Я напомнила, что женщина успешно начала преодолевать ступени эмоционального развития. Ей больше не нужна Джейн, поскольку она не ребенок, которому нужны мама и папа. Взрослая жизнь полна невзгод. На все нужно время.

– Поэтому с подростками бывает трудно. Они пытаются найти себя, совершая ошибки, но ведь в этом вся суть экспериментального метода. Они пробираются через эмоциональные дебри. Добро пожаловать во взрослую жизнь.

– Надеюсь, я скоро проберусь через эти дебри, потому что путь убивает меня, – ответила Алана.

Она выглядела уставшей, но выдавила грустную улыбку.


Первое, над чем мы начали работать для укрепления эго, – установление личных границ. Люди, у которых были жесткие или слишком строгие родители, сталкиваются с трудностями в их установлении. Алане предстояло научиться говорить «нет» даже тем, кого она любит. В случае с Джейн ей нужно сказать: «Сейчас я другой человек, я изменилась и больше не хочу быть с тобой».

Я пыталась донести до Аланы мысль, что выражение эмоций и желаний не является грубостью.

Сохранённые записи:
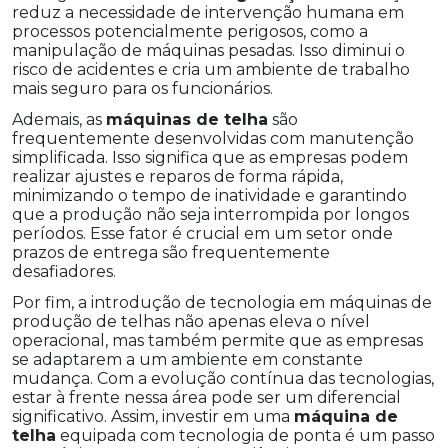
reduz a necessidade de intervenção humana em
processos potencialmente perigosos, como a
manipulação de máquinas pesadas. Isso diminui o
risco de acidentes e cria um ambiente de trabalho
mais seguro para os funcionários.
Ademais, as
máquinas de telha
são
frequentemente desenvolvidas com manutenção
simplificada. Isso significa que as empresas podem
realizar ajustes e reparos de forma rápida,
minimizando o tempo de inatividade e garantindo
que a produção não seja interrompida por longos
períodos. Esse fator é crucial em um setor onde
prazos de entrega são frequentemente
desafiadores.
Por fim, a introdução de tecnologia em máquinas de
produção de telhas não apenas eleva o nível
operacional, mas também permite que as empresas
se adaptarem a um ambiente em constante
mudança. Com a evolução contínua das tecnologias,
estar à frente nessa área pode ser um diferencial
significativo. Assim, investir em uma
máquina de
telha
equipada com tecnologia de ponta é um passo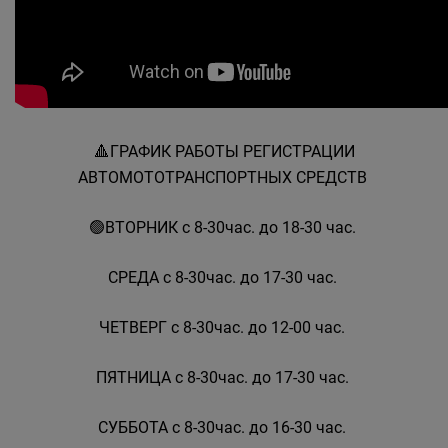
🔺️ГРАФИК РАБОТЫ РЕГИСТРАЦИИ
АВТОМОТОТРАНСПОРТНЫХ СРЕДСТВ
🟢ВТОРНИК с 8-30час. до 18-30 час.
СРЕДА с 8-30час. до 17-30 час.
ЧЕТВЕРГ с 8-30час. до 12-00 час.
ПЯТНИЦА с 8-30час. до 17-30 час.
СУББОТА с 8-30час. до 16-30 час.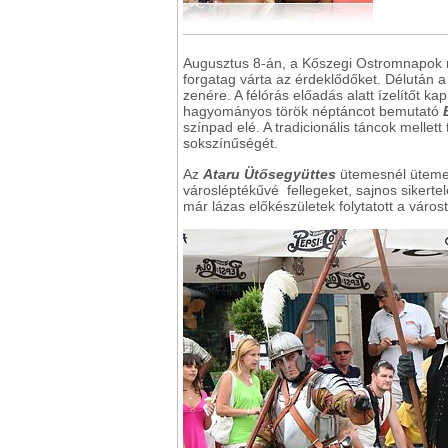
Augusztus 8-án, a Kőszegi Ostromnapok m
forgatag várta az érdeklődőket. Délután 
zenére. A félórás előadás alatt ízelítőt k
hagyományos török néptáncot bemutató
színpad elé. A tradicionális táncok mellet
sokszínűségét.
Az
Ataru Ütősegyüttes
ütemesnél ütemes
városléptékűvé fellegeket, sajnos sikerte
már lázas előkészületek folytatott a váro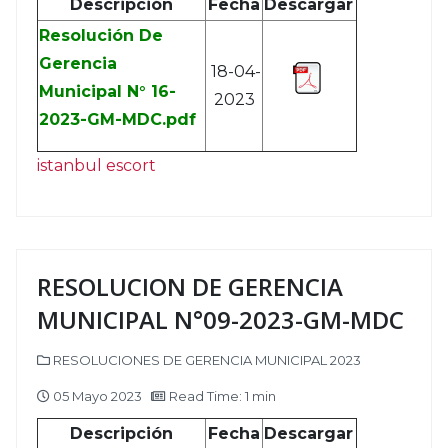
Descripción
Fecha
Descargar
Resolución De
Gerencia
18-04-
Municipal N° 16-
2023
2023-GM-MDC.pdf
istanbul escort
RESOLUCION DE GERENCIA
MUNICIPAL N°09-2023-GM-MDC
RESOLUCIONES DE GERENCIA MUNICIPAL 2023
05 Mayo 2023
Read Time: 1 min
Descripción
Fecha
Descargar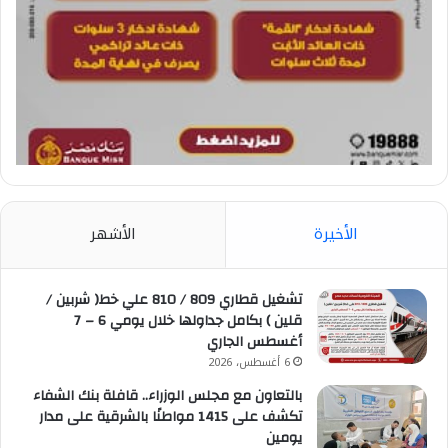
الأخيرة
الأشهر
تشغيل قطاري 809 / 810 علي خط( شربين /
قلين ) بكامل جداولها خلال يومي 6 – 7
أغسطس الجاري
6 أغسطس، 2026
بالتعاون مع مجلس الوزراء.. قافلة بنك الشفاء
تكشف على 1415 مواطنًا بالشرقية على مدار
يومين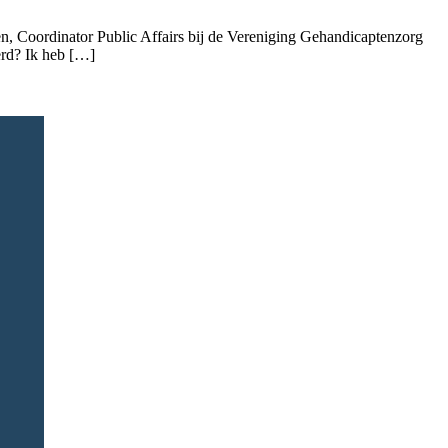
gen, Coordinator Public Affairs bij de Vereniging Gehandicaptenzorg
erd? Ik heb […]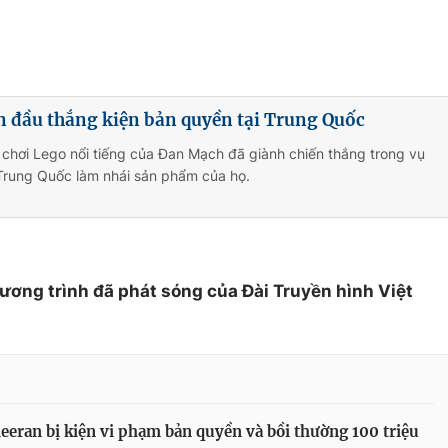
n đầu thắng kiện bản quyền tại Trung Quốc
chơi Lego nổi tiếng của Đan Mạch đã giành chiến thắng trong vụ
 Trung Quốc làm nhái sản phẩm của họ.
hương trình đã phát sóng của Đài Truyền hình Việt
eeran bị kiện vi phạm bản quyền và bồi thường 100 triệu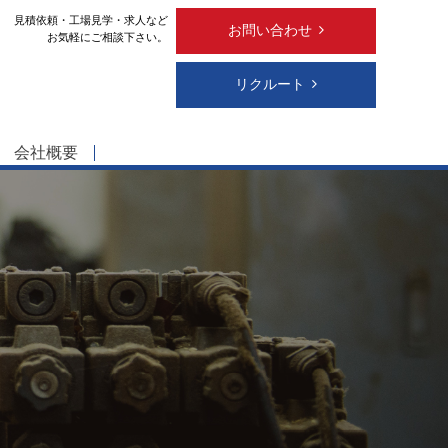
見積依頼・工場見学・求人など
お問い合わせ
お気軽にご相談下さい。
リクルート
会社概要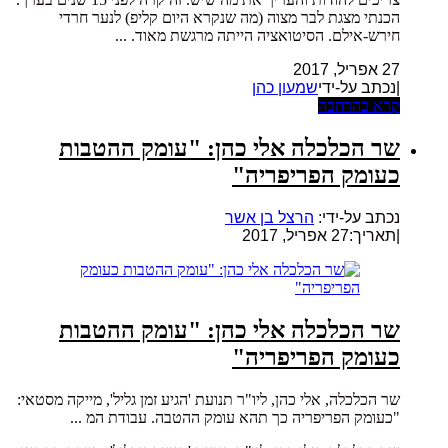
הכנתי מצגת לבר מצוה (מה שנקרא היום קליפ) לנער חרדי
חירש-אילם. הסיטואציה הייתה מרגשת מאוד. ...
27 אפריל, 2017
|נכתב על-ידי
שמעון כהן
קרא בהרחבה
שר הכלכלה אלי כהן: "עומק ההטבות
כעומק הפריפריה"
נכתב על-ידי:
הרצל בן אשר
|
תאריך:27 אפריל, 2017
שר הכלכלה אלי כהן: "עומק ההטבות
כעומק הפריפריה"
שר הכלכלה, אלי כהן, ליו"ר תנועת 'הגיע זמן גליל', מייקה מסטאי:
"כעומק הפריפריה כך תהא עומק ההטבה. עבודת המ ...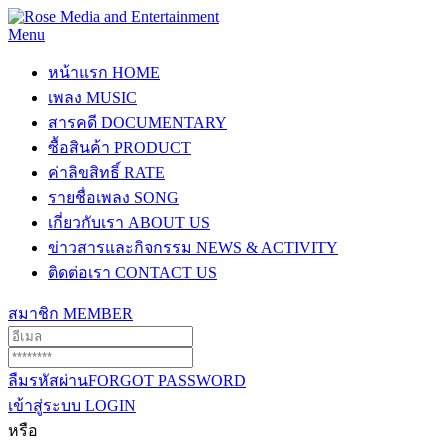
Menu
หน้าแรก
HOME
เพลง
MUSIC
สารคดี
DOCUMENTARY
ซื้อสินค้า
PRODUCT
ค่าลิขสิทธิ์
RATE
รายชื่อเพลง
SONG
เกี่ยวกับเรา
ABOUT US
ข่าวสารและกิจกรรม
NEWS & ACTIVITY
ติดต่อเรา
CONTACT US
สมาชิก
MEMBER
ลืมรหัสผ่าน
FORGOT PASSWORD
เข้าสู่ระบบ
LOGIN
หรือ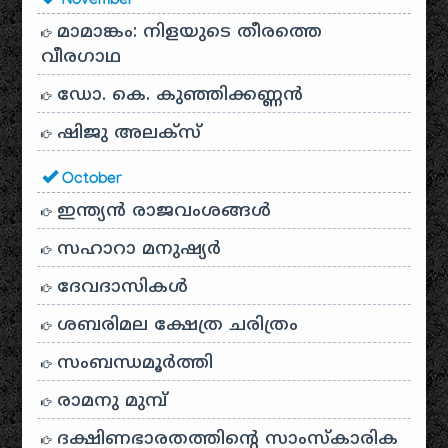
November
മാമാങ്കം: നിളയുടെ തീരത്തെ
വീരഗാഥ
ഡോ. കെ. കുഞ്ഞിക്കണ്ണൻ
ഷിജു അലക്സ്
October
ഇന്ത്യൻ രാജവംശങ്ങൾ
സഹാറാ മനുഷ്യർ
ദേവദാസികൾ
ശബരിമല ക്ഷേത്ര ചരിത്രം
സംബന്ധമൂർത്തി
രാമനു മുമ്പ്
ദക്ഷിണഭാരതത്തിൻ്റെ സാംസ്കാരിക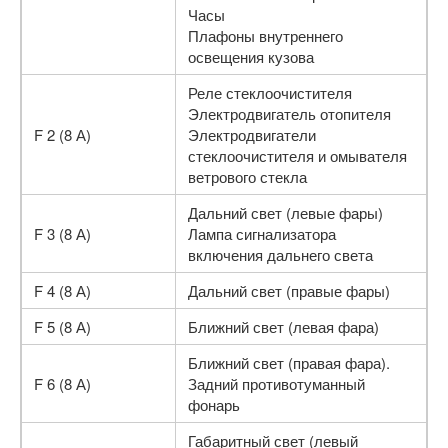
Часы
Плафоны внутреннего
освещения кузова
Реле стеклоочистителя
Электродвигатель отопителя
F 2 (8 А)
Электродвигатели
стеклоочистителя и омывателя
ветрового стекла
Дальний свет (левые фары)
F 3 (8 А)
Лампа сигнализатора
включения дальнего света
F 4 (8 А)
Дальний свет (правые фары)
F 5 (8 А)
Ближний свет (левая фара)
Ближний свет (правая фара).
F 6 (8 А)
Задний противотуманный
фонарь
Габаритный свет (левый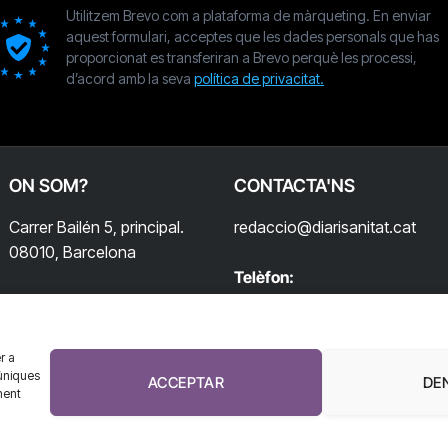
Utilitzem Brevo com a plataforma de màrqueting. En enviar
aquest formulari, acceptes que les dades personals que has
proporcionat es transferiran a Brevo perquè les processi,
d’acord amb la seva
política de privacitat.
ON SOM?
CONTACTA'NS
Carrer Bailén 5, principal.
redaccio@diarisanitat.cat
08010, Barcelona
Telèfon:
932 311 247
r a
úniques
ACCEPTAR
DE
ment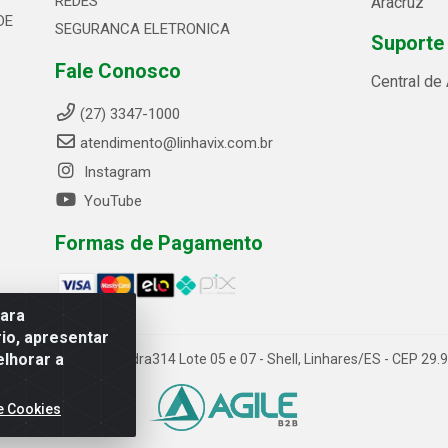
REDES
Aracruz
DE
SEGURANCA ELETRONICA
Suporte
Fale Conosco
Central de
(27) 3347-1000
atendimento@linhavix.com.br
Instagram
YouTube
Formas de Pagamento
para
io, apresentar
elhorar a
ida Alegre, 2521 - Quadra314 Lote 05 e 07 - Shell, Linhares/ES - CEP 2
e Cookies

• **УСЛОВИЕ ЗАДАНИЯ**
Продолжите отрывок о работе с Аланой над личными границами, начав сразу после его последнего предложения. Записи здесь никакой роли не играют.

• **РЕЗУЛЬТАТ УПРАЖНЕНИЯ**
Спустя месяцы после расставания с партнершей Алана продолжала думать о том, как она могла бы иначе справиться с той ситуацией. Я попыталась объяснить все как можно четче:

– Будучи ребенком, вы не имели шанса установить личные границы. Говоря более конкретно, у вас не было шанса сказать: «Нет, Арт, я не хочу заниматься с тобой сексом. Нет, бабушка, я не хочу носить это платье и притворяться той, кем не являюсь. Извини, Гретхен, но мне всего семь лет, я не хочу быть сегодня мамой для тебя, ведь Арт заставил меня принять ЛСД и изнасиловал».

Она кивнула, но все равно не особо понимала, о чем я. Поэтому я привела в пример обыкновенного бунтующего против всего подростка. Даже имея хороших родителей, он не всегда слушается. Иногда родные устанавливают личные границы. Если родители запрещают дочке встречаться с парнем, она все равно продолжит это делать: сбегает на свидания. Именно так дети отделяются от родителей. Они начинают проявлять себя, свой характер и становятся более независимыми. Они избирают собственный путь.

Это называется взрослением. Каждый, с кем вы встречались на жизненном пути, хотя бы раз шел против воли родителей.

Алана откинулась в кресле. Она была в шоке от услышанного. Она думала, что установление личных границ – это проявление эгоизма. Она не знала, что жестокость и нарциссизм Арта не позволяли ей сформировать их. Женщина и представить не могла, что, хотя Джейн и была хорошим человеком, у Аланы было право расстаться с ней.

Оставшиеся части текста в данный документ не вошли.